OH MY GOD, BELLA. SHUT UP. PEOPLE ARE TRYING TO BE NICE TO YOU ON YOUR BIRTHDAY.
- It would be bad enough to have to celebrate when I was in the mood to mourn. But, worse than that, this was sure to involved attention and gifts.
why can’t you be a normal human SHUT UP BELLA. SHUT UP.
- Every penny I made went into my microscopic college fun. (College was Plan B. I was still hoping for Plan A, but Edward was just so stubborn about leaving me human…)
Just so you understand it, Bella has made an internal list for her future in which going to college is second toasking her vampire boyfriend to turn her into a vampire as well.
SHUT UP, BELLA.
- But how could I let him give me things when I had nothing to reciprocate with? He, for some unfathomable reason, wanted to be with me. Anything he gave me on top of that just threw us more out of balance.

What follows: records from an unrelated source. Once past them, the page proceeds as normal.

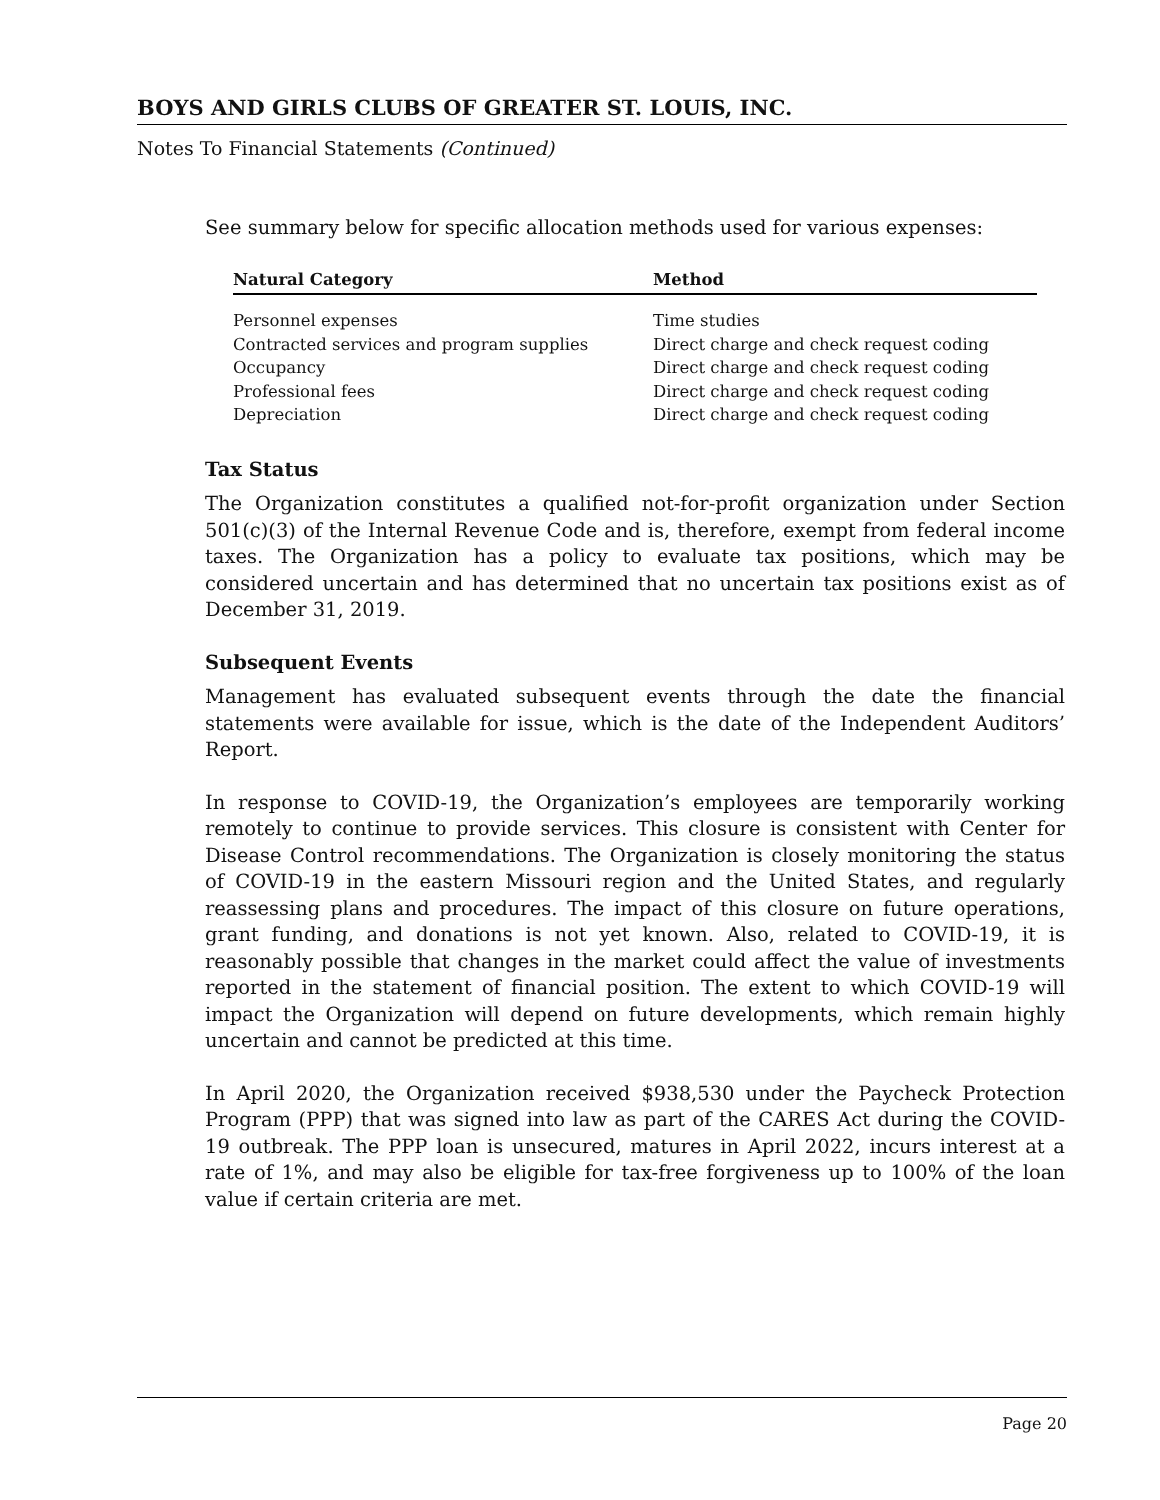BOYS AND GIRLS CLUBS OF GREATER ST. LOUIS, INC.
Notes To Financial Statements (Continued)
See summary below for specific allocation methods used for various expenses:
| Natural Category | Method |
| --- | --- |
| Personnel expenses | Time studies |
| Contracted services and program supplies | Direct charge and check request coding |
| Occupancy | Direct charge and check request coding |
| Professional fees | Direct charge and check request coding |
| Depreciation | Direct charge and check request coding |
Tax Status
The Organization constitutes a qualified not-for-profit organization under Section 501(c)(3) of the Internal Revenue Code and is, therefore, exempt from federal income taxes. The Organization has a policy to evaluate tax positions, which may be considered uncertain and has determined that no uncertain tax positions exist as of December 31, 2019.
Subsequent Events
Management has evaluated subsequent events through the date the financial statements were available for issue, which is the date of the Independent Auditors’ Report.
In response to COVID-19, the Organization’s employees are temporarily working remotely to continue to provide services. This closure is consistent with Center for Disease Control recommendations. The Organization is closely monitoring the status of COVID-19 in the eastern Missouri region and the United States, and regularly reassessing plans and procedures. The impact of this closure on future operations, grant funding, and donations is not yet known. Also, related to COVID-19, it is reasonably possible that changes in the market could affect the value of investments reported in the statement of financial position. The extent to which COVID-19 will impact the Organization will depend on future developments, which remain highly uncertain and cannot be predicted at this time.
In April 2020, the Organization received $938,530 under the Paycheck Protection Program (PPP) that was signed into law as part of the CARES Act during the COVID-19 outbreak. The PPP loan is unsecured, matures in April 2022, incurs interest at a rate of 1%, and may also be eligible for tax-free forgiveness up to 100% of the loan value if certain criteria are met.
Page 20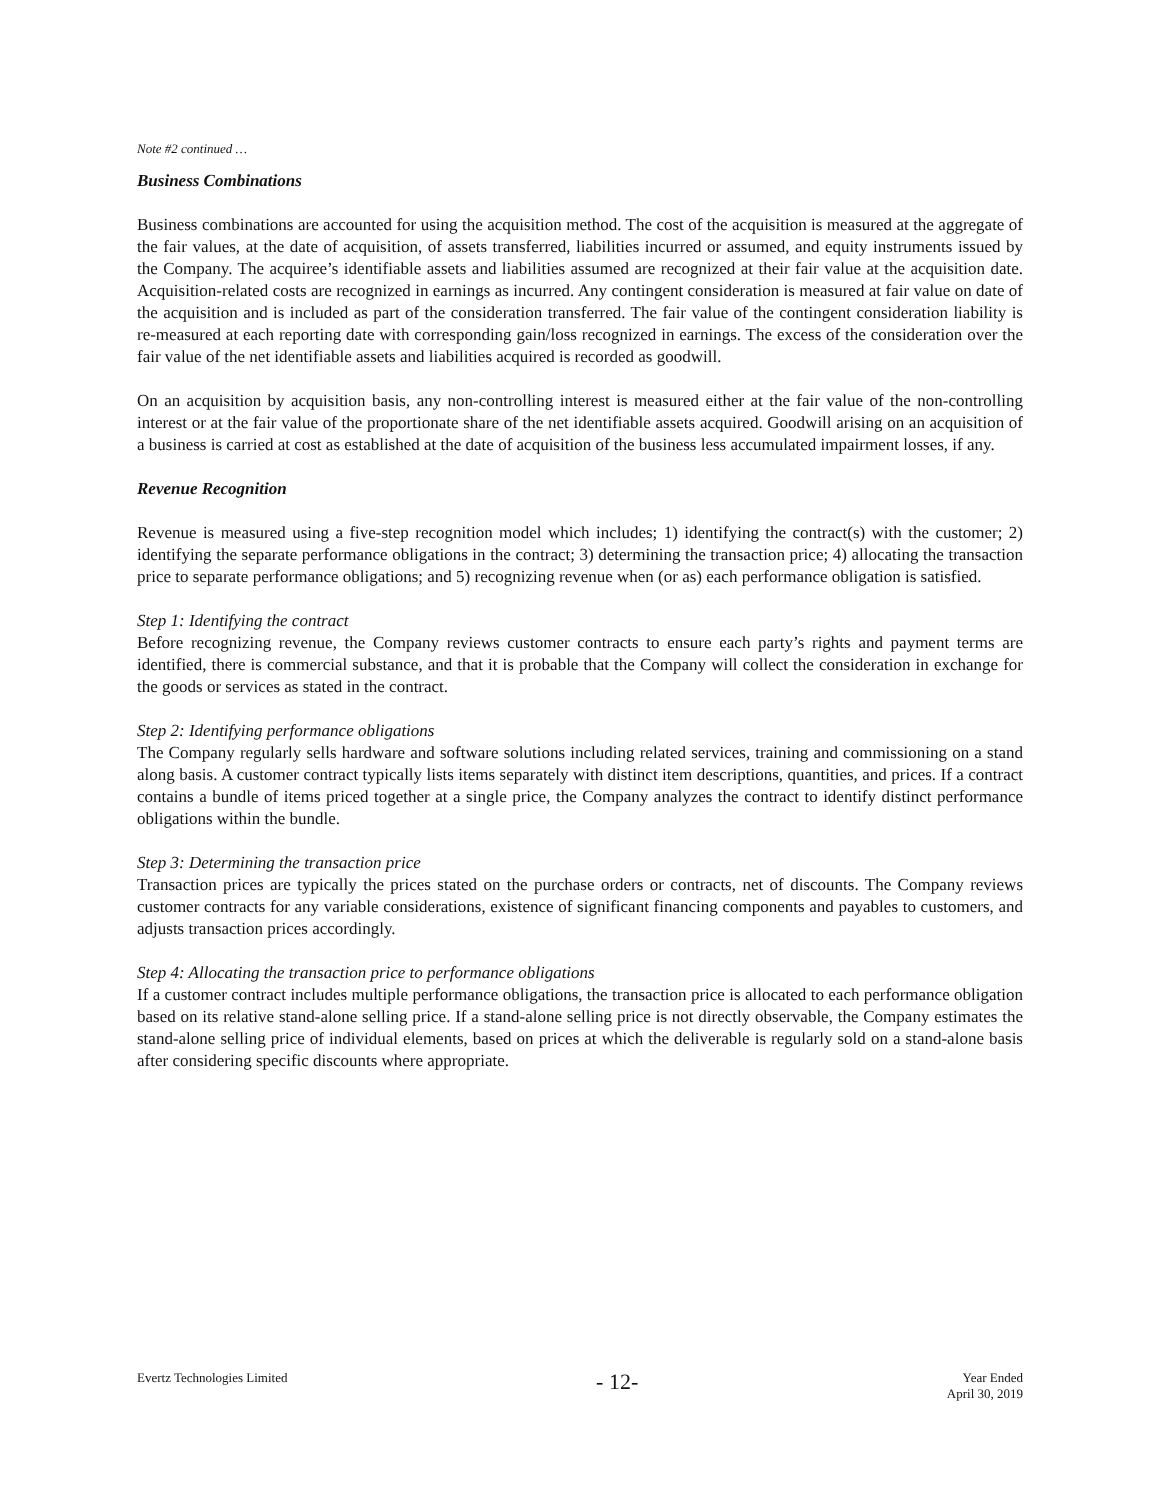Note #2 continued …
Business Combinations
Business combinations are accounted for using the acquisition method. The cost of the acquisition is measured at the aggregate of the fair values, at the date of acquisition, of assets transferred, liabilities incurred or assumed, and equity instruments issued by the Company. The acquiree’s identifiable assets and liabilities assumed are recognized at their fair value at the acquisition date. Acquisition-related costs are recognized in earnings as incurred. Any contingent consideration is measured at fair value on date of the acquisition and is included as part of the consideration transferred. The fair value of the contingent consideration liability is re-measured at each reporting date with corresponding gain/loss recognized in earnings. The excess of the consideration over the fair value of the net identifiable assets and liabilities acquired is recorded as goodwill.
On an acquisition by acquisition basis, any non-controlling interest is measured either at the fair value of the non-controlling interest or at the fair value of the proportionate share of the net identifiable assets acquired. Goodwill arising on an acquisition of a business is carried at cost as established at the date of acquisition of the business less accumulated impairment losses, if any.
Revenue Recognition
Revenue is measured using a five-step recognition model which includes; 1) identifying the contract(s) with the customer; 2) identifying the separate performance obligations in the contract; 3) determining the transaction price; 4) allocating the transaction price to separate performance obligations; and 5) recognizing revenue when (or as) each performance obligation is satisfied.
Step 1: Identifying the contract
Before recognizing revenue, the Company reviews customer contracts to ensure each party’s rights and payment terms are identified, there is commercial substance, and that it is probable that the Company will collect the consideration in exchange for the goods or services as stated in the contract.
Step 2: Identifying performance obligations
The Company regularly sells hardware and software solutions including related services, training and commissioning on a stand along basis. A customer contract typically lists items separately with distinct item descriptions, quantities, and prices. If a contract contains a bundle of items priced together at a single price, the Company analyzes the contract to identify distinct performance obligations within the bundle.
Step 3: Determining the transaction price
Transaction prices are typically the prices stated on the purchase orders or contracts, net of discounts. The Company reviews customer contracts for any variable considerations, existence of significant financing components and payables to customers, and adjusts transaction prices accordingly.
Step 4: Allocating the transaction price to performance obligations
If a customer contract includes multiple performance obligations, the transaction price is allocated to each performance obligation based on its relative stand-alone selling price. If a stand-alone selling price is not directly observable, the Company estimates the stand-alone selling price of individual elements, based on prices at which the deliverable is regularly sold on a stand-alone basis after considering specific discounts where appropriate.
Evertz Technologies Limited
- 12-
Year Ended
April 30, 2019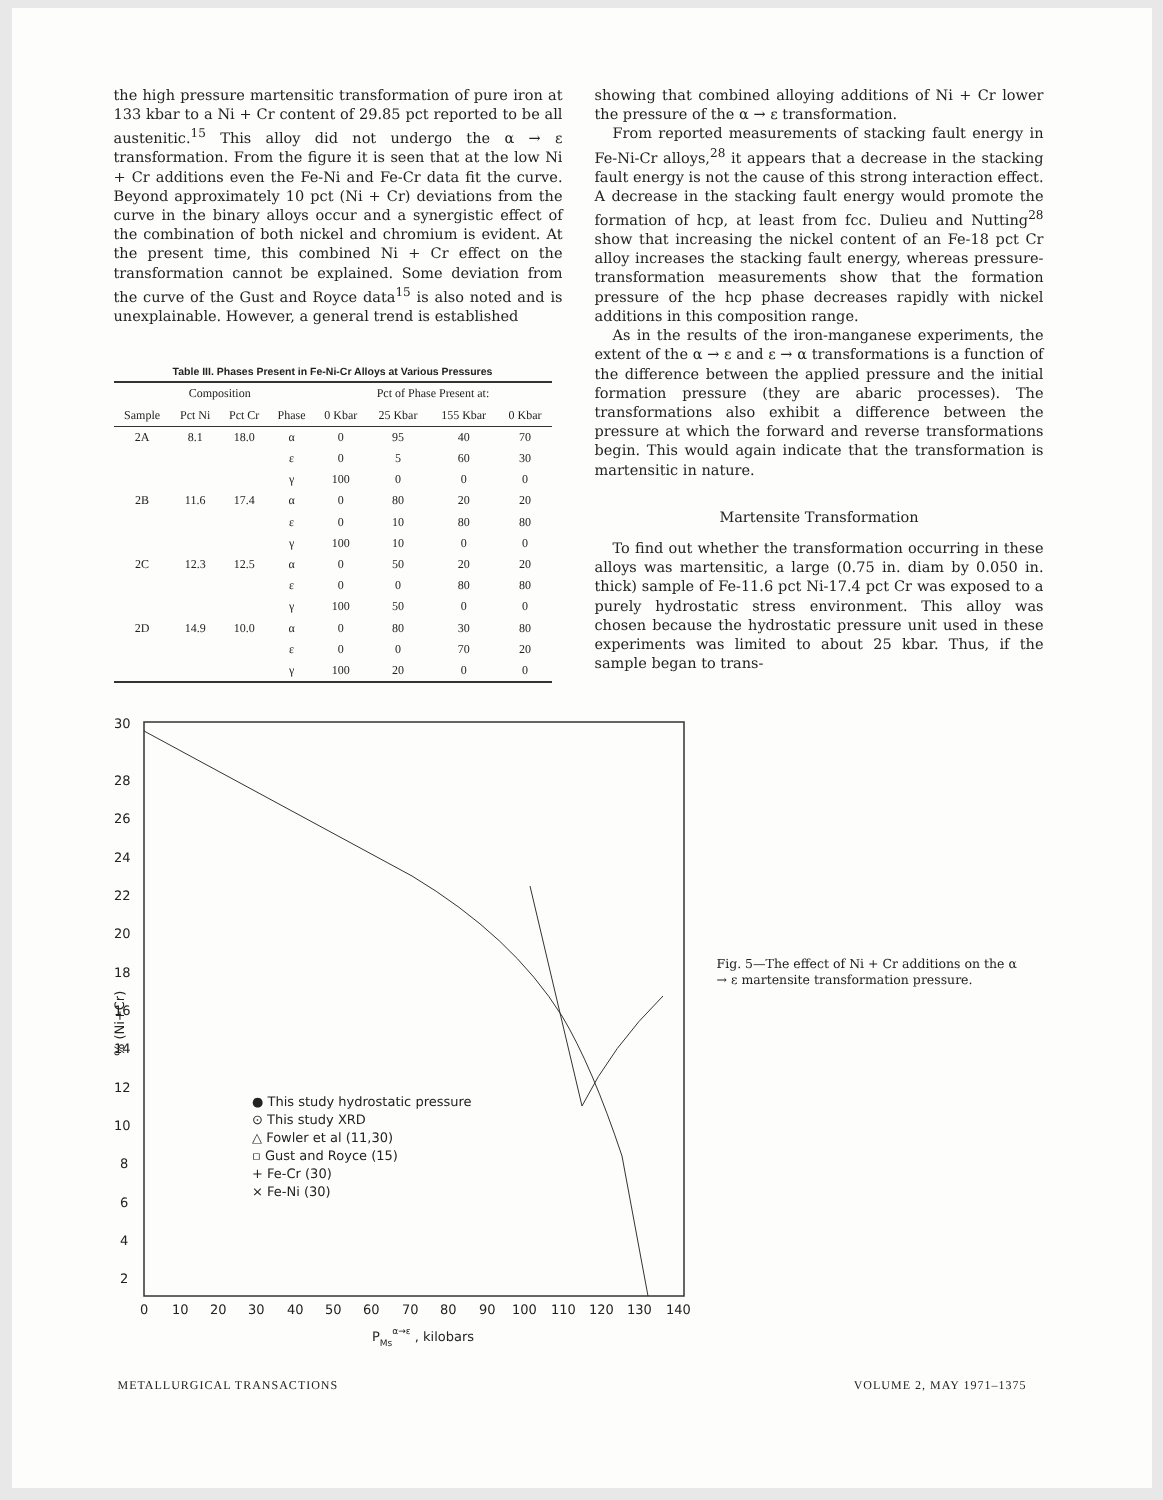the high pressure martensitic transformation of pure iron at 133 kbar to a Ni + Cr content of 29.85 pct reported to be all austenitic.<sup>15</sup> This alloy did not undergo the α → ε transformation. From the figure it is seen that at the low Ni + Cr additions even the Fe-Ni and Fe-Cr data fit the curve. Beyond approximately 10 pct (Ni + Cr) deviations from the curve in the binary alloys occur and a synergistic effect of the combination of both nickel and chromium is evident. At the present time, this combined Ni + Cr effect on the transformation cannot be explained. Some deviation from the curve of the Gust and Royce data<sup>15</sup> is also noted and is unexplainable. However, a general trend is established
Table III. Phases Present in Fe-Ni-Cr Alloys at Various Pressures
| | Composition | | | Pct of Phase Present at: | | | |
| --- | --- | --- | --- | --- | --- | --- | --- |
| Sample | Pct Ni | Pct Cr | Phase | 0 Kbar | 25 Kbar | 155 Kbar | 0 Kbar |
| 2A | 8.1 | 18.0 | α | 0 | 95 | 40 | 70 |
| | | | ε | 0 | 5 | 60 | 30 |
| | | | γ | 100 | 0 | 0 | 0 |
| 2B | 11.6 | 17.4 | α | 0 | 80 | 20 | 20 |
| | | | ε | 0 | 10 | 80 | 80 |
| | | | γ | 100 | 10 | 0 | 0 |
| 2C | 12.3 | 12.5 | α | 0 | 50 | 20 | 20 |
| | | | ε | 0 | 0 | 80 | 80 |
| | | | γ | 100 | 50 | 0 | 0 |
| 2D | 14.9 | 10.0 | α | 0 | 80 | 30 | 80 |
| | | | ε | 0 | 0 | 70 | 20 |
| | | | γ | 100 | 20 | 0 | 0 |
showing that combined alloying additions of Ni + Cr lower the pressure of the α → ε transformation.
From reported measurements of stacking fault energy in Fe-Ni-Cr alloys,<sup>28</sup> it appears that a decrease in the stacking fault energy is not the cause of this strong interaction effect. A decrease in the stacking fault energy would promote the formation of hcp, at least from fcc. Dulieu and Nutting<sup>28</sup> show that increasing the nickel content of an Fe-18 pct Cr alloy increases the stacking fault energy, whereas pressure-transformation measurements show that the formation pressure of the hcp phase decreases rapidly with nickel additions in this composition range.
As in the results of the iron-manganese experiments, the extent of the α → ε and ε → α transformations is a function of the difference between the applied pressure and the initial formation pressure (they are abaric processes). The transformations also exhibit a difference between the pressure at which the forward and reverse transformations begin. This would again indicate that the transformation is martensitic in nature.
Martensite Transformation
To find out whether the transformation occurring in these alloys was martensitic, a large (0.75 in. diam by 0.050 in. thick) sample of Fe-11.6 pct Ni-17.4 pct Cr was exposed to a purely hydrostatic stress environment. This alloy was chosen because the hydrostatic pressure unit used in these experiments was limited to about 25 kbar. Thus, if the sample began to trans-
30
28
26
24
22
20
18
16
14
12
10
8
6
4
2
0
10
20
30
40
50
60
70
80
90
100
110
120
130
140
PMsα→ε , kilobars
% (Ni+Cr)
● This study hydrostatic pressure
⊙ This study XRD
△ Fowler et al (11,30)
▫ Gust and Royce (15)
+ Fe-Cr (30)
× Fe-Ni (30)
Fig. 5—The effect of Ni + Cr additions on the α → ε martensite transformation pressure.
METALLURGICAL TRANSACTIONS VOLUME 2, MAY 1971–1375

oh god WHY WHY WHY WHY DO YOU HAVE NO SELF ESTEEM YOU HAVE EVERYTHING YOU WANT. SHUT THE FUCK UP, BELLA SWAN.
- He handled me very carefully, pressing just the tips of his fingers softly against my temples, my cheekbones, my jawline. Like I was especially breakable. Which was exactly the case–compared with him, at least.
Please shut up, Bella.
- The movie [Romeo and Juliet] eventually captured my interest, thanks in large part to Edward whispering Romeo’s line in my ear–his irresistible, velvet voice made the actor’s voice sound weak and coarse by comparison.
Shakespeare is prepared to haunt you, Meyer. Shut up.
- “But I wasn’t sure how to do it ["it" being commit suicide]–I knew Emmett and Jasper would never help…so I was thinking maybe I would go to Italy and do something to provoke the Volturi.”
SHUT UP, STEPHENIE MEYER. Let me guess: Edward is going to go to Italy to provoke the Volturi. WHY DO YOU ALWAYS RUIN YOUR OWN PLOTLINES.
- “Put me in danger! I thought we’d established that all the bad luck is my fault?”
SHUT UP, BELLA. STOP BLAMING EVERYTHING ON YOURSELF.
- I felt horribly guilty about the present situation, guessing that Rosalie and Emmett’s prolonged absence was my fault, even as I furtively enjoyed not having to see her..
god stop it just SHUT UP.
SHUT UP BELLA SWAN JUST STOP IT.
- Dazed and disoriented [from getting a paper cut and then being thrown into a pile of broken glass (???)], I looked up from the bright red blood pulsing out of my arm–into the fevered eyes of the six suddenly ravenous vampires.
All hope is lost. This book is going to be horrible.